> _Assignment_:
Reproduce the lines below word for word, leaving out the pictures.

(Records from a collection)

====

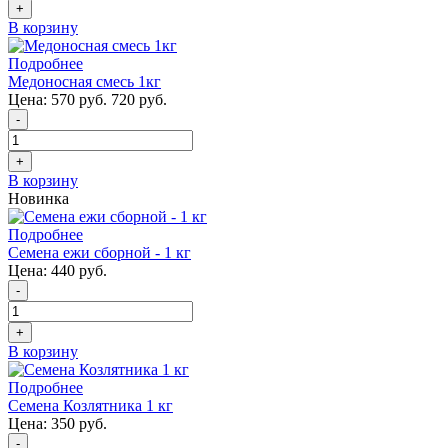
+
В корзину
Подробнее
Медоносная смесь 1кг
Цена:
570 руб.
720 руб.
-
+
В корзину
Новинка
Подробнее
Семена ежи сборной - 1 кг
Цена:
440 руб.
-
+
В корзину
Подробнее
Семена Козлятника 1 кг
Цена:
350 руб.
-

====

> _Your solution_:
+
В корзину
Подробнее
Медоносная смесь 1кг
Цена:
570 руб.
720 руб.
-
+
В корзину
Новинка
Подробнее
Семена ежи сборной - 1 кг
Цена:
440 руб.
-
+
В корзину
Подробнее
Семена Козлятника 1 кг
Цена:
350 руб.
-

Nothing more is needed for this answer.